In his series “Dissolving,” the superimposed images are more abstract; now the artist says he is more conceptual. Basing himself on the simple and day-today, he expresses a microcosm analogous to the macrocosm that envelops him; he is conscious that each person contains the whole history of humanity within him-or herself. And now he tries to trace broader relations between the human condition and the rediscovery of the world through himself. This can be better understood when the viewer can read the eyes of the artist and the journey they have made in his photographs.
More than portraying beings and objects, his work portrays bridges to them. It imprisons the heartbeats that emanate from them and counterpoises them to those of a new image to create a canon of silent voices that make his photographs come to life. The rhythm may sometimes be nostalgic, using cold, slow blues, with other tones that reverberate and raise their voices: reds yellows, orange. His photographs transmit an atmosphere that evokes and vivifies a story: cities superimposed, people who fade in and out and are mistaken for one another; people who were never in the place where they appear; the look penetrating and religious of an owl merged with the dark Saint Peters church; all the way to the boiling red tones of an Asian city.

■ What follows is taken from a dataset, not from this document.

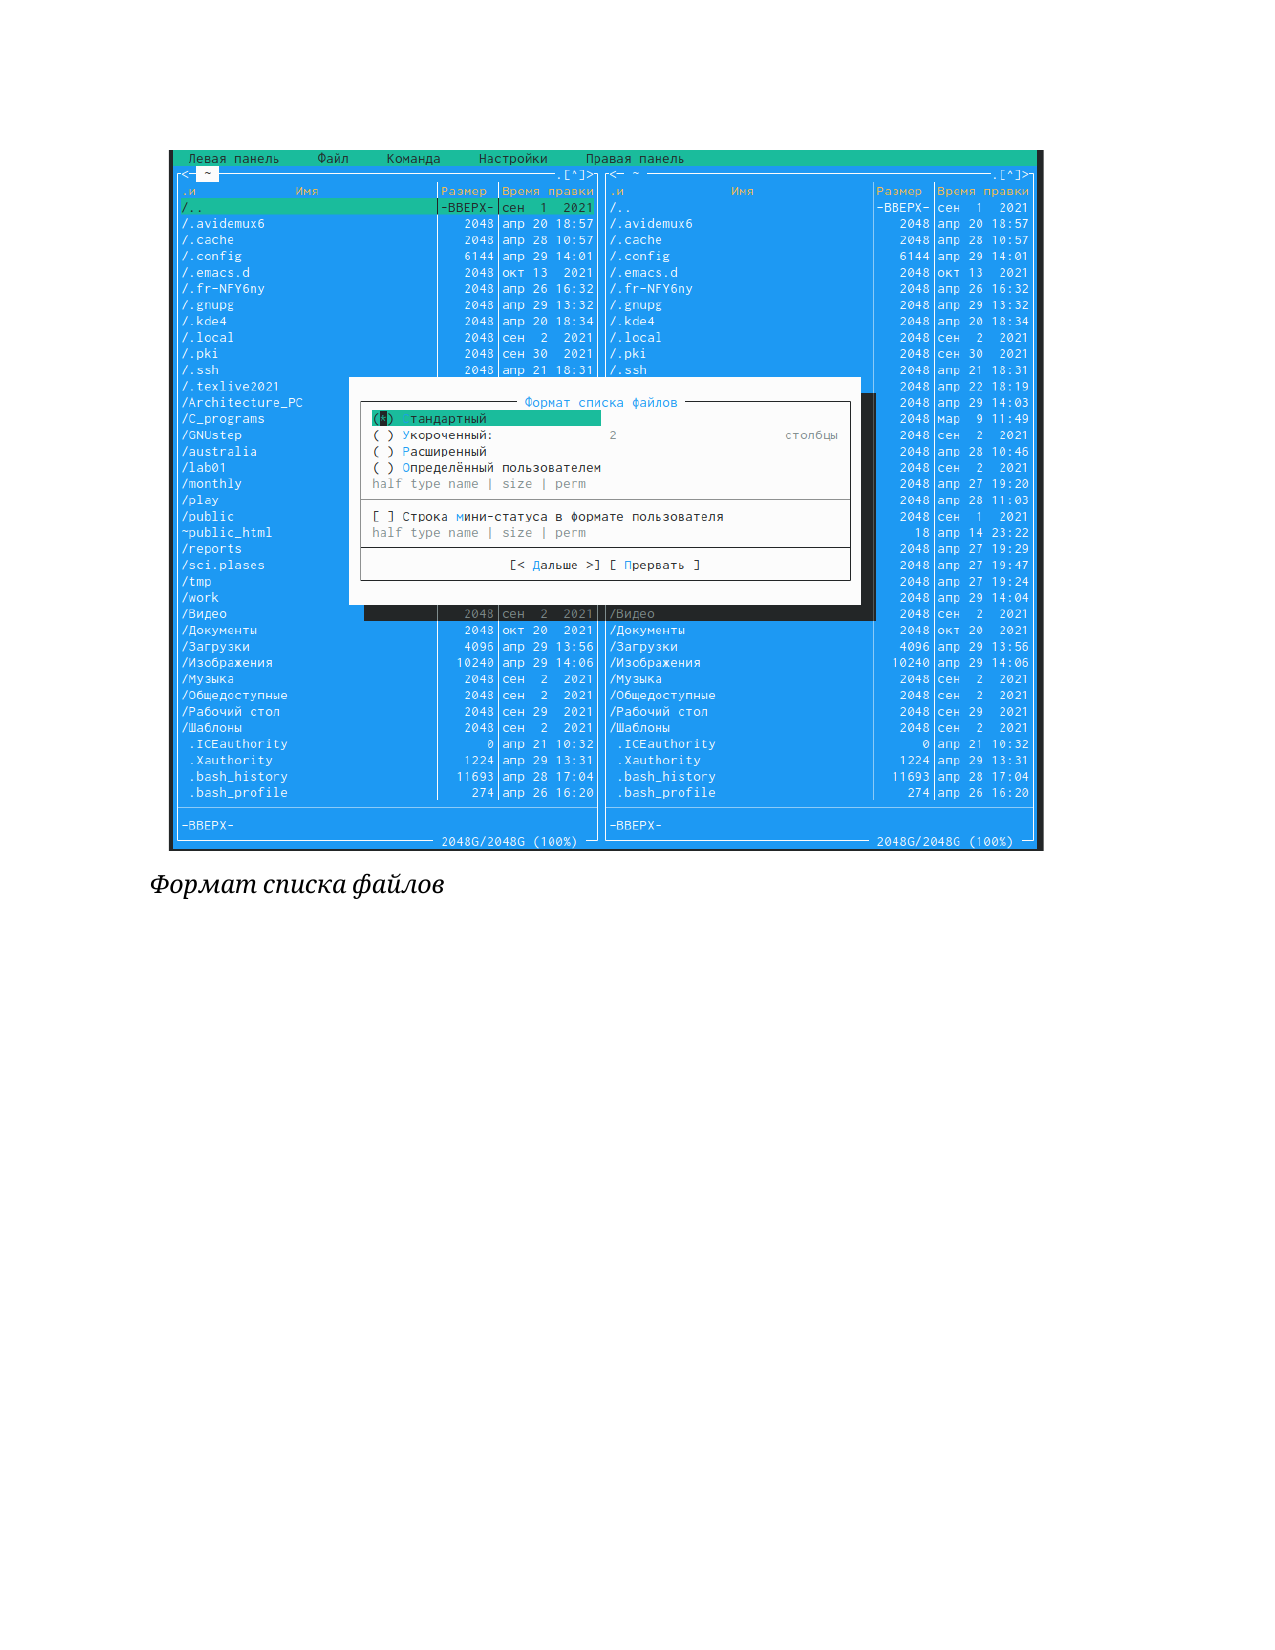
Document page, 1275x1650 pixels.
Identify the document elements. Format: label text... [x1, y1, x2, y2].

Then, onto the scene comes his work “Bestiary”, eight digital photographs whose epicenter are the most defined outlines of animals. In this series, despite its including more concrete objects, he introduces a playful element that floats between the limits of wakefulness and sleep. Ríos plays at giving them a new identity, situating them in contexts that define their semantic function. The title is reminiscent of Julio Cortázar´s work, where certain animals, like the tiger, play a specific role in the piece and may, at the same time open up new roads for reading and interpretation. Thus, in his photograph “Dogs Suckling,” the female stray dog plays the role of the marginalized class in a wounded city. The image is superimposed with another of a lower-middle-class 1980s built-in stove from far away lands.

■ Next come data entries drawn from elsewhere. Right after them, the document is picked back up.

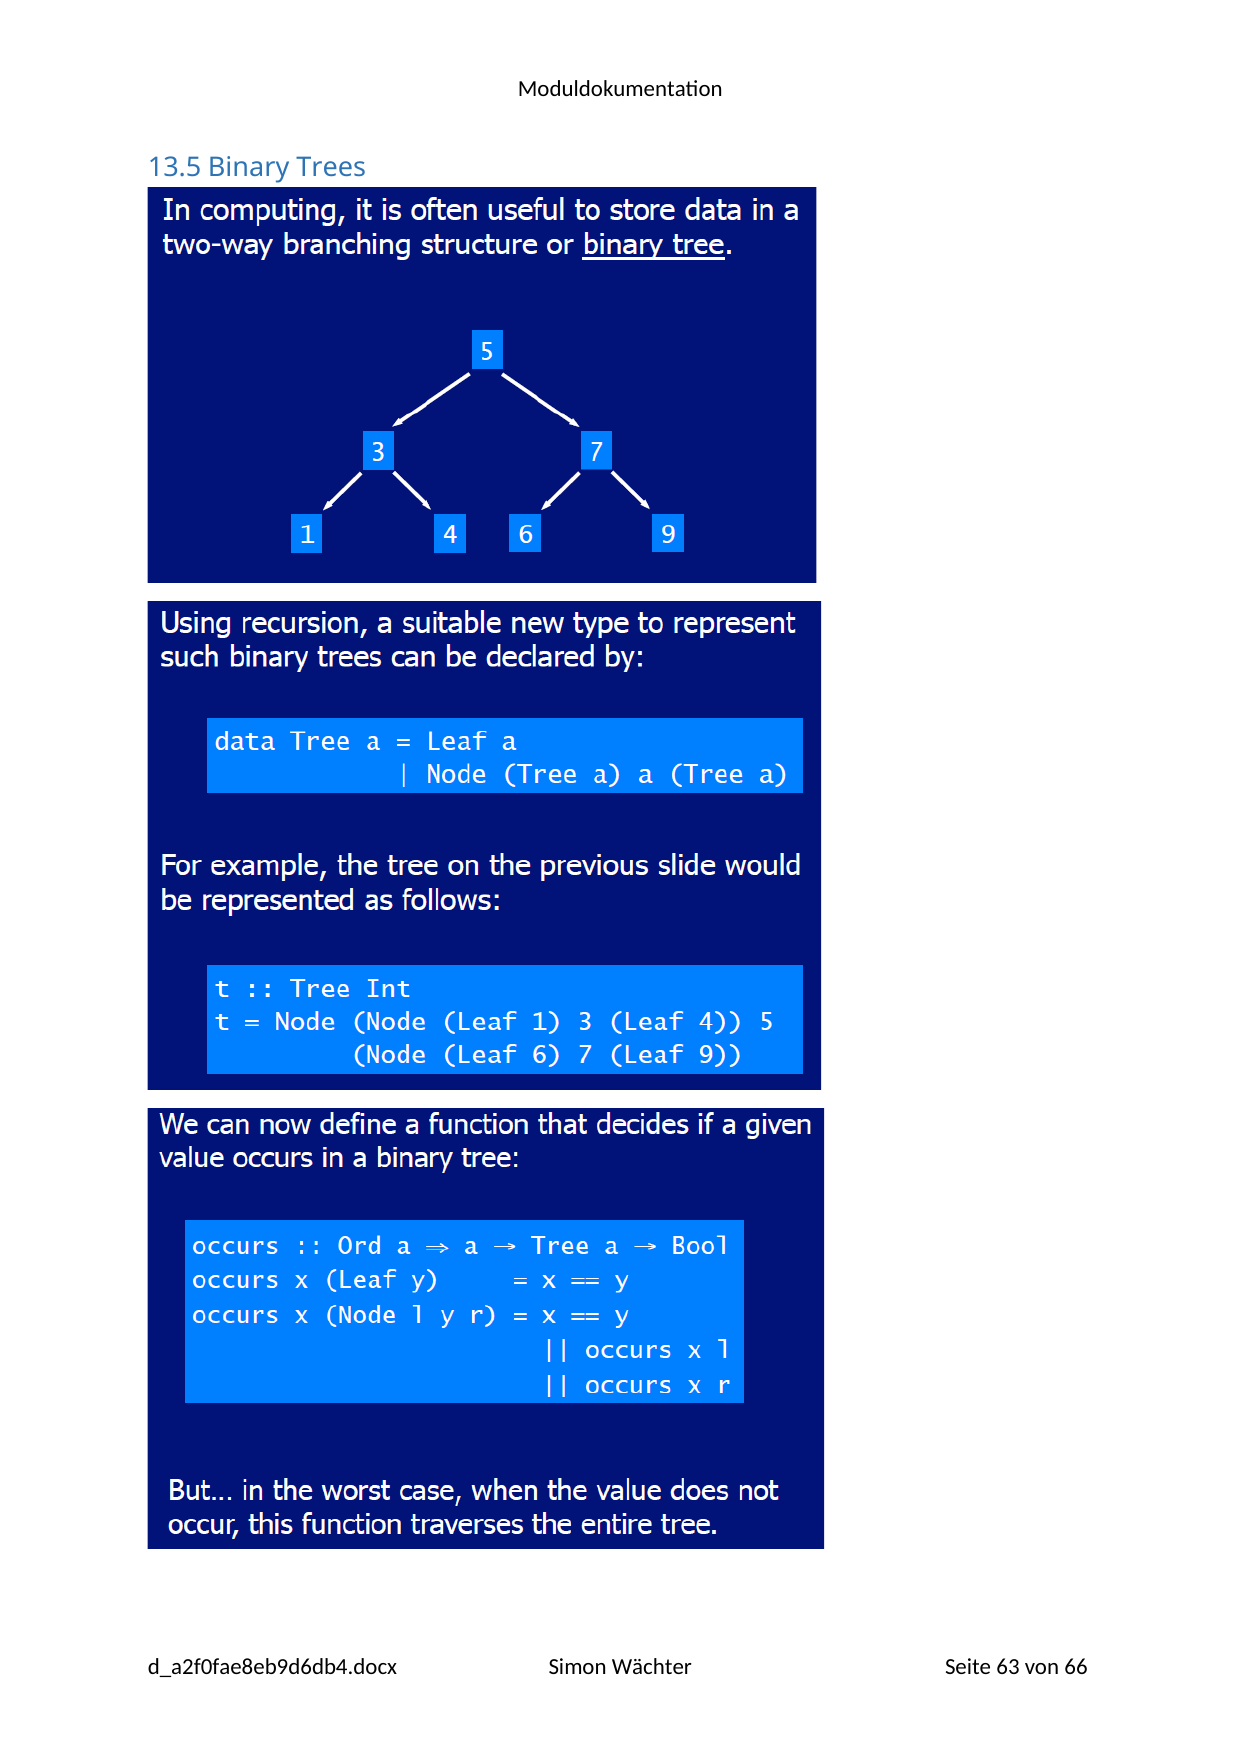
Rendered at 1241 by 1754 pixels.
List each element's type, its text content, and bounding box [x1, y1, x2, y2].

picture [147, 1108, 825, 1549]
subtitle Binary Trees [148, 148, 1093, 184]
picture [147, 187, 817, 583]
picture [147, 601, 822, 1090]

Despite the grey blue, slow, nostalgic tones, there are hints of black humor and a shriek against the society that drags itself through time without ever finally dying. The organic matter is characterized by the fact that the totality is embraced in each minimum detail (a bacteria, a fallen leaf). In a single cardiac cell is the whole heart; in a dry leaf, the entire tree; in the tree, its whole ecosystem. In many of Ernesto Rios photographs, there are only day-to-day, apparently un important fragments, but in these details is the grandeur of the place and the moment. When he goes to Europe, he does not shoot the Eiffel Tower, but a train station; he does not take pictures of monuments to the history of a particular city, but of the details that pervade it. More than the object, what has meaning is the step that must be taken to discover it. The universe is made up of correspondences and the roads between them reveal their common roots, roots that Ernesto Rios connects and reveals in each of the details that his camera captures.

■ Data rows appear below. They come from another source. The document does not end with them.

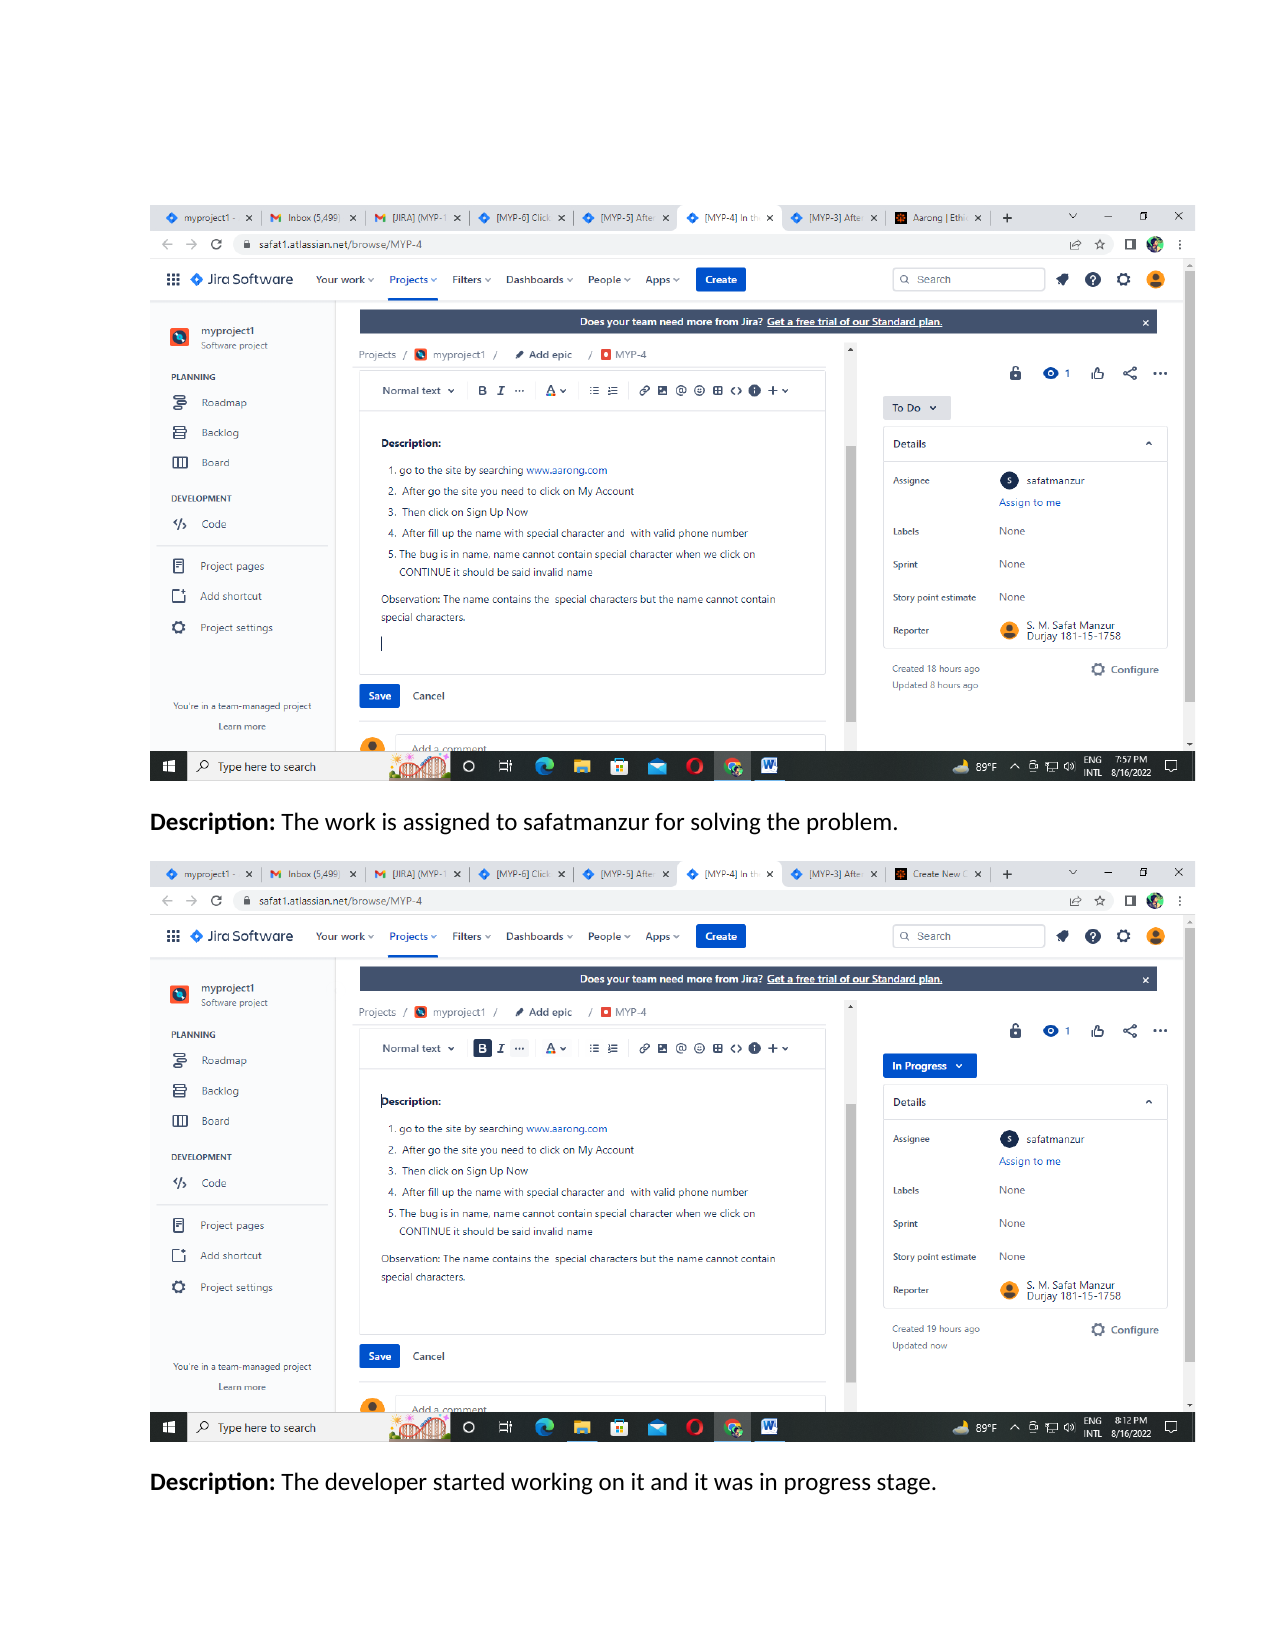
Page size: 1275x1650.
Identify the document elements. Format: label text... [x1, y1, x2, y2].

text Description: The developer started working on it and it was in progress stage. [150, 1466, 1125, 1497]
picture [150, 205, 1196, 781]
text Description: The work is assigned to safatmanzur for solving the problem. [150, 806, 1125, 836]
picture [150, 861, 1196, 1442]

Seemingly, the images that the artist experiences daily grow increasingly inside him and trap his will. The artist is committed to his work, and his daily communion with it can be seen in its quality. Ríos is one and many men at the same time, an ocean that continues to seek himself out and has no end. Despite his youth, his work has grown considerably. The ground is fertile and I am sure it will lead him to penetrate ever more deeply the inexhaustible alleyways of himself.